Out: E = 5.60641877293

  • 0
    Yes, this seems more accurate. Thanks very much for spending time.2017-01-19
  • 0
    On the other hand, assuming that the first four number is already picked (because of the high probabilities and repeating routine), and finding the expected "last item" among the numbers >=5 by normalizing their probabilities to sum up to1, I find 5.497 as expected value with this "rough" approximation.

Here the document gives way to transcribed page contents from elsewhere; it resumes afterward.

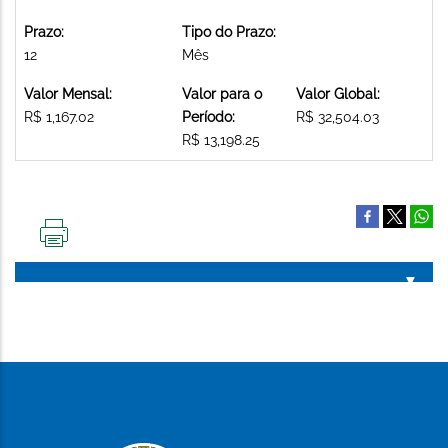
Prazo:
Tipo do Prazo:
12
Mês
Valor Mensal:
Valor para o
Valor Global:
R$ 1,167.02
Período:
R$ 32,504.03
R$ 13,198.25
IMPRIMIR
ESTA
PÁGINA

Thanks again for your effort ;)2017-01-19
0

According to @JaroslawMatlak's suggestion, I wrote the following Matlab code and found the probabilites of picking maximum numbers as following:

X=(combnk(1:10,5));  % Finds all the 5-combinatons of 10 numbers
Y=sortrows(X,5);  % sorts them according to the last column-the geratest one.
P(1)=0.1708;
P(2)=0.138;
P(3)=0.092;
P(4)=0.0509;
P(5)=0.0234;
P(6)=0.009;
P(7)=0.0029;
P(8)=0.00078;
P(9)=0.00018;
P(10)=0.000034;
Prob=zeros(10,1);

for i=5:10    % Start from 5 because the minimum max-number is 5.
    ind=Y(:,5)==i;   % Find the indices that are equal to i.
    A = Y(ind,:);  % Copy those rows to array A
    for j=1:size(A,1)
        Prob(i)=Prob(i)+P(A(j,1))*P(A(j,2))*P(A(j,3))*P(A(j,4))*P(A(j,5));
    end
end

And I found the probabilities for the numbers to be the maximum one as follows:

P(5)=2,58E-06;
P(6)=2,01E-06; 
P(7)=8,17E-07; 
P(8)=2,36E-07; 
P(9)=5,55E-08; 
P(10)=1,05E-08;

Running the last equation (averaging on x.p(x)) I find 5.81 as the expected value of the maximum number picked. I normalized the probebilities for the numbers >=5 so that their sum is 1. Please comment on the reliability of the result.